January 20, 2008
I was first elected to the Georgia House of Representatives 34 years ago. I have watched this party change for a long time. Some changes have been better than others.
Two years after that first election, I went to work on the Reagan campaign for the Republican presidential nomination. I was one of the leaders of that campaign in Georgia, and my friend, Paul Coverdell, led the establishment's efforts to nominate President Ford.
It was the typical establishment-versus-interloper campaign. Most of the friends I had made in the party were in the establishment. Most of them thought the nomination of Ronald Reagan was not only impractical, but would destroy our party.
Reagan had just served two terms as the governor of California. His record was not all that conservative. He signed the biggest tax increase in the history of the state.

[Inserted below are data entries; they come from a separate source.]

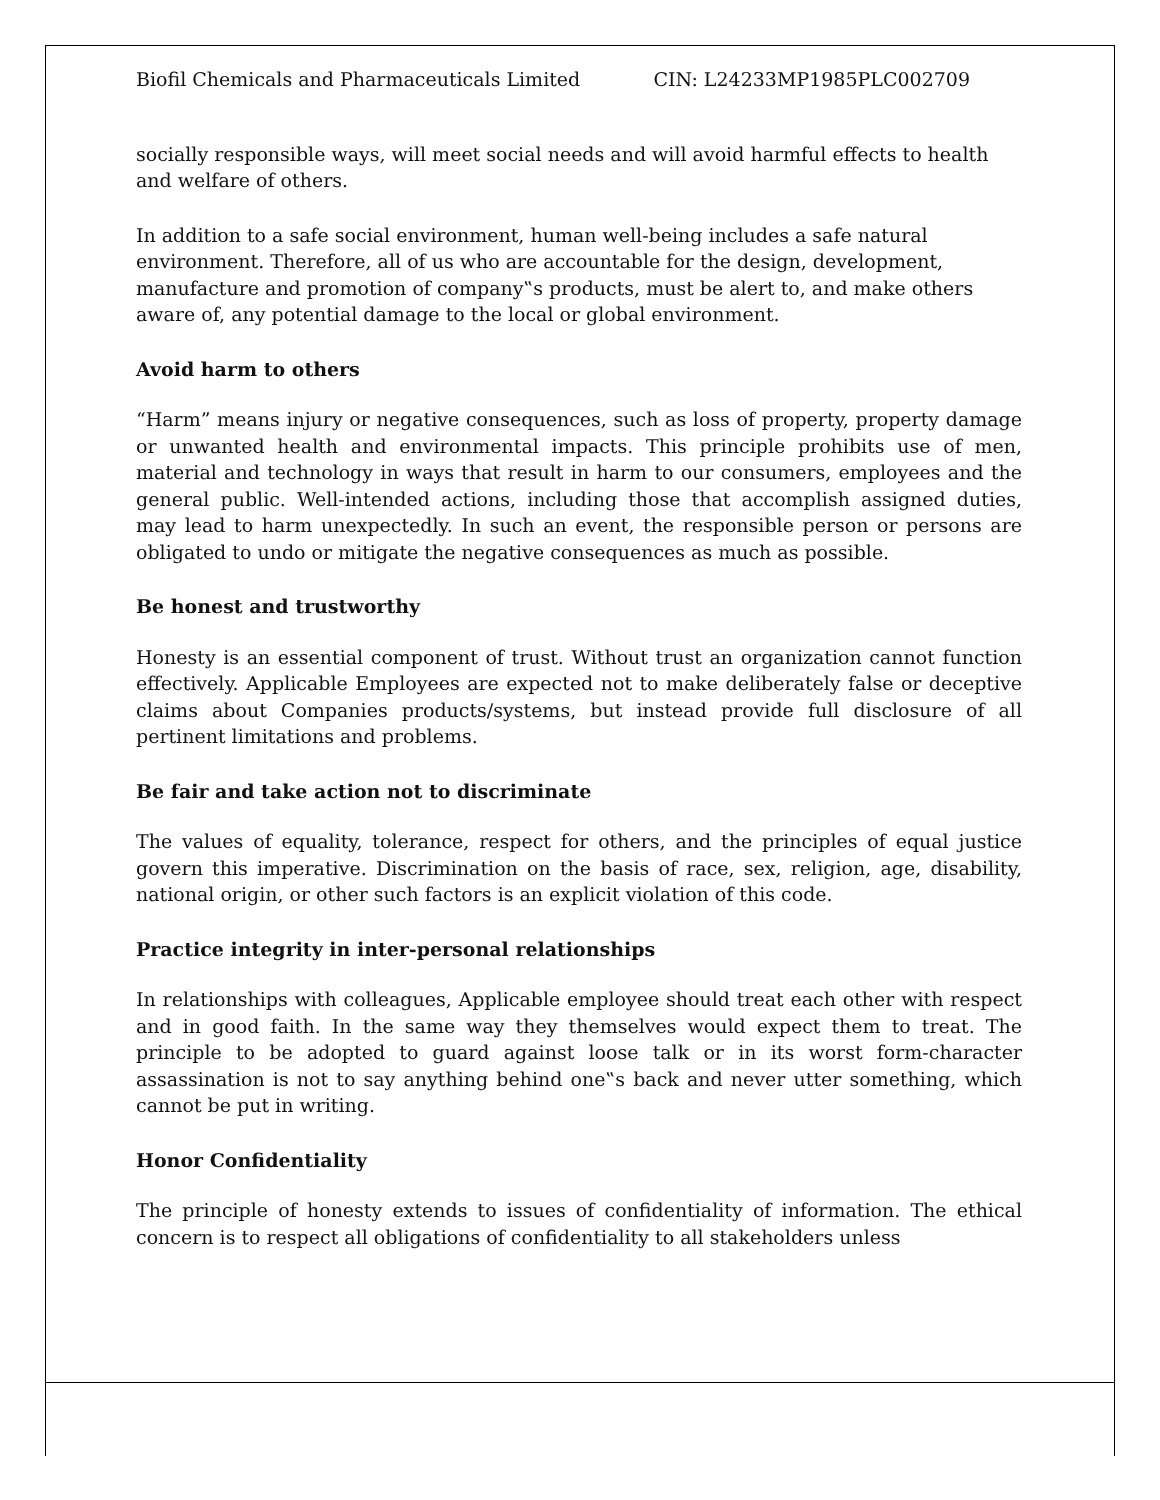Biofil Chemicals and Pharmaceuticals Limited CIN: L24233MP1985PLC002709
socially responsible ways, will meet social needs and will avoid harmful effects to health and welfare of others.
In addition to a safe social environment, human well-being includes a safe natural environment. Therefore, all of us who are accountable for the design, development, manufacture and promotion of company‟s products, must be alert to, and make others aware of, any potential damage to the local or global environment.
Avoid harm to others
“Harm” means injury or negative consequences, such as loss of property, property damage or unwanted health and environmental impacts. This principle prohibits use of men, material and technology in ways that result in harm to our consumers, employees and the general public. Well-intended actions, including those that accomplish assigned duties, may lead to harm unexpectedly. In such an event, the responsible person or persons are obligated to undo or mitigate the negative consequences as much as possible.
Be honest and trustworthy
Honesty is an essential component of trust. Without trust an organization cannot function effectively. Applicable Employees are expected not to make deliberately false or deceptive claims about Companies products/systems, but instead provide full disclosure of all pertinent limitations and problems.
Be fair and take action not to discriminate
The values of equality, tolerance, respect for others, and the principles of equal justice govern this imperative. Discrimination on the basis of race, sex, religion, age, disability, national origin, or other such factors is an explicit violation of this code.
Practice integrity in inter-personal relationships
In relationships with colleagues, Applicable employee should treat each other with respect and in good faith. In the same way they themselves would expect them to treat. The principle to be adopted to guard against loose talk or in its worst form-character assassination is not to say anything behind one‟s back and never utter something, which cannot be put in writing.
Honor Confidentiality
The principle of honesty extends to issues of confidentiality of information. The ethical concern is to respect all obligations of confidentiality to all stakeholders unless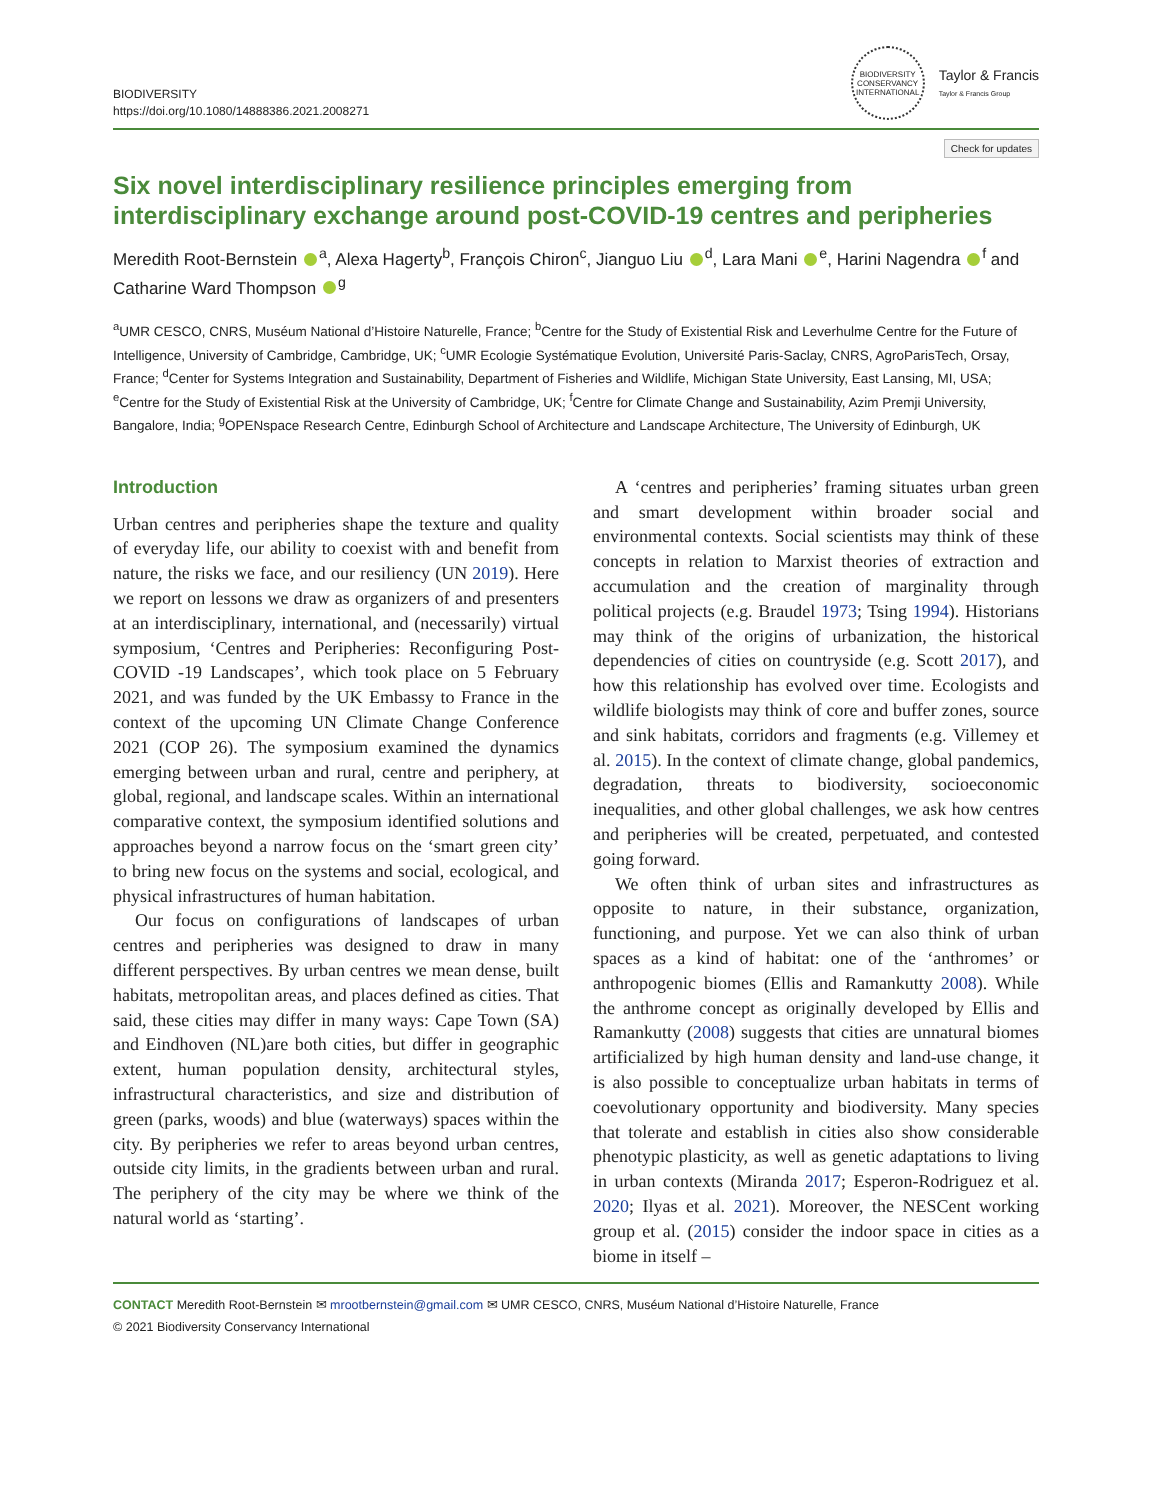BIODIVERSITY
https://doi.org/10.1080/14888386.2021.2008271
BIODIVERSITY CONSERVANCY INTERNATIONAL
Taylor & Francis
Taylor & Francis Group
Check for updates
Six novel interdisciplinary resilience principles emerging from interdisciplinary exchange around post-COVID-19 centres and peripheries
Meredith Root-Bernstein <sup>a</sup>, Alexa Hagerty<sup>b</sup>, François Chiron<sup>c</sup>, Jianguo Liu <sup>d</sup>, Lara Mani <sup>e</sup>, Harini Nagendra <sup>f</sup> and Catharine Ward Thompson <sup>g</sup>
<sup>a</sup> UMR CESCO, CNRS, Muséum National d’Histoire Naturelle, France; <sup>b</sup>Centre for the Study of Existential Risk and Leverhulme Centre for the Future of Intelligence, University of Cambridge, Cambridge, UK; <sup>c</sup>UMR Ecologie Systématique Evolution, Université Paris-Saclay, CNRS, AgroParisTech, Orsay, France; <sup>d</sup>Center for Systems Integration and Sustainability, Department of Fisheries and Wildlife, Michigan State University, East Lansing, MI, USA; <sup>e</sup>Centre for the Study of Existential Risk at the University of Cambridge, UK; <sup>f</sup>Centre for Climate Change and Sustainability, Azim Premji University, Bangalore, India; <sup>g</sup>OPENspace Research Centre, Edinburgh School of Architecture and Landscape Architecture, The University of Edinburgh, UK
Introduction
Urban centres and peripheries shape the texture and quality of everyday life, our ability to coexist with and benefit from nature, the risks we face, and our resiliency (UN 2019). Here we report on lessons we draw as organizers of and presenters at an interdisciplinary, international, and (necessarily) virtual symposium, ‘Centres and Peripheries: Reconfiguring Post-COVID -19 Landscapes’, which took place on 5 February 2021, and was funded by the UK Embassy to France in the context of the upcoming UN Climate Change Conference 2021 (COP 26). The symposium examined the dynamics emerging between urban and rural, centre and periphery, at global, regional, and landscape scales. Within an international comparative context, the symposium identified solutions and approaches beyond a narrow focus on the ‘smart green city’ to bring new focus on the systems and social, ecological, and physical infrastructures of human habitation.
Our focus on configurations of landscapes of urban centres and peripheries was designed to draw in many different perspectives. By urban centres we mean dense, built habitats, metropolitan areas, and places defined as cities. That said, these cities may differ in many ways: Cape Town (SA) and Eindhoven (NL)are both cities, but differ in geographic extent, human population density, architectural styles, infrastructural characteristics, and size and distribution of green (parks, woods) and blue (waterways) spaces within the city. By peripheries we refer to areas beyond urban centres, outside city limits, in the gradients between urban and rural. The periphery of the city may be where we think of the natural world as ‘starting’.
A ‘centres and peripheries’ framing situates urban green and smart development within broader social and environmental contexts. Social scientists may think of these concepts in relation to Marxist theories of extraction and accumulation and the creation of marginality through political projects (e.g. Braudel 1973; Tsing 1994). Historians may think of the origins of urbanization, the historical dependencies of cities on countryside (e.g. Scott 2017), and how this relationship has evolved over time. Ecologists and wildlife biologists may think of core and buffer zones, source and sink habitats, corridors and fragments (e.g. Villemey et al. 2015). In the context of climate change, global pandemics, degradation, threats to biodiversity, socioeconomic inequalities, and other global challenges, we ask how centres and peripheries will be created, perpetuated, and contested going forward.
We often think of urban sites and infrastructures as opposite to nature, in their substance, organization, functioning, and purpose. Yet we can also think of urban spaces as a kind of habitat: one of the ‘anthromes’ or anthropogenic biomes (Ellis and Ramankutty 2008). While the anthrome concept as originally developed by Ellis and Ramankutty (2008) suggests that cities are unnatural biomes artificialized by high human density and land-use change, it is also possible to conceptualize urban habitats in terms of coevolutionary opportunity and biodiversity. Many species that tolerate and establish in cities also show considerable phenotypic plasticity, as well as genetic adaptations to living in urban contexts (Miranda 2017; Esperon-Rodriguez et al. 2020; Ilyas et al. 2021). Moreover, the NESCent working group et al. (2015) consider the indoor space in cities as a biome in itself –
CONTACT Meredith Root-Bernstein ✉ mrootbernstein@gmail.com ✉ UMR CESCO, CNRS, Muséum National d’Histoire Naturelle, France
© 2021 Biodiversity Conservancy International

He got the best he could get with a Democrat-dominated general assembly. He signed a bill legalizing abortion. But governors have different challenges than presidents.
Frankly, most of the establishment couldn't have cared less about abortion. They thought the discussion of it was, well, tacky. But we were, at the time, the party that Barry built, and the new foot soldiers cared about abortion.
Their concern with Reagan was that he just wasn't up to it. What did he know about foreign policy? How could he stand up to the Soviets? Did he understand detente?
During that campaign, as in all campaigns, the establishment sat at the head table, and the rest of us milled around the small round tables below.
Coverdell approached me, after Ford had won the first several primaries, and urged me to switch sides. Paul was convinced that Ford had the best chance of winning. Paul recited all of the reservations mentioned above and then said, "John, Reagan cannot win. No one will take him seriously." That was also the consensus of the Republican writers and commentators.
I said, "Paul, I think politics is all about what you believe. I know what Reagan believes. I have no idea what Ford believes. But you need to watch Reagan connect with the people. He is the best communicator I have ever seen. He is bringing new people into the party. And these are folks you won't be meeting at the club for lunch. They carry a lunch bucket to work. Or a brown paper bag."
Four years later, I worked again for Reagan and Paul worked for George H. W. Bush. Again, the Wall Street crowd sat at the head table, and the Main Street crowd sat at the small round tables on the floor.
The same arguments came from the establishment. His tax cut idea was a "riverboat gamble." In fact, his tax cuts doubled the size of the economy and doubled revenues to the treasury. Unfortunately, they spent that and more.
Reagan didn't understand that the world is a dangerous place and dealing with the Soviets required a more "understanding" policy. It also required a willingness to sign more treaties. They didn't know that Reagan had no interest in understanding the Soviets. He wanted communism consigned to "the ash heap of history."
It was a neverending series of put-downs until New Hampshire. Then it was over.
Reagan won that election with the support of Larry Lunch-bucket and Betty Brownbag. They were called the Reagan Democrats. When we celebrated that victory, I asked some of them why they chose to join us. They said, "When he talked, we felt that he was talking to us." The Reagan Democrats believe they have been ignored since 1988.
The establishment doesn't like change. They have always felt that their seats at the head table were threatened by those new to the club. The establishment that so ardently opposed Reagan's nomination in 1980 crawled all over each other to chair his 1984 race.
Today they now see themselves as those who put Reagan in power. His presidency was their presidency. They believe they are the keepers of the flame.
Today's establishment includes elected officials, consultants, lobbyists and even conservative writers and commentators. Unless you allow them to write the rules and approve of your positions you are unwelcome. Anyone who does not genuflect before their altar is "not conservative."
When you look at the many fine candidates seeking the Republican nomination for president, who do you believe can best speak to those Reagan Democrats?
I believe that candidate is Mike Huckabee.
When Reagan became president, one of his first moves was to reduce income taxes from 70 percent to 50 percent and ultimately down to 28 percent. As pointed out above, both the size of the economy and the federal revenues doubled in eight years.
Huckabee doesn't want to lower income taxes. He wants to abolish them - along with the IRS, the most intrusive, coercive and corrosive federal agency ever. Mike would replace those taxes on income with a sales tax - the FairTax. Every American will become a voluntary taxpayer paying taxes when you choose, as much as you choose, by how you choose to spend. How conservative can one get?
Rep. John Linder, R-Duluth, has served in the House of Representatives since 1992.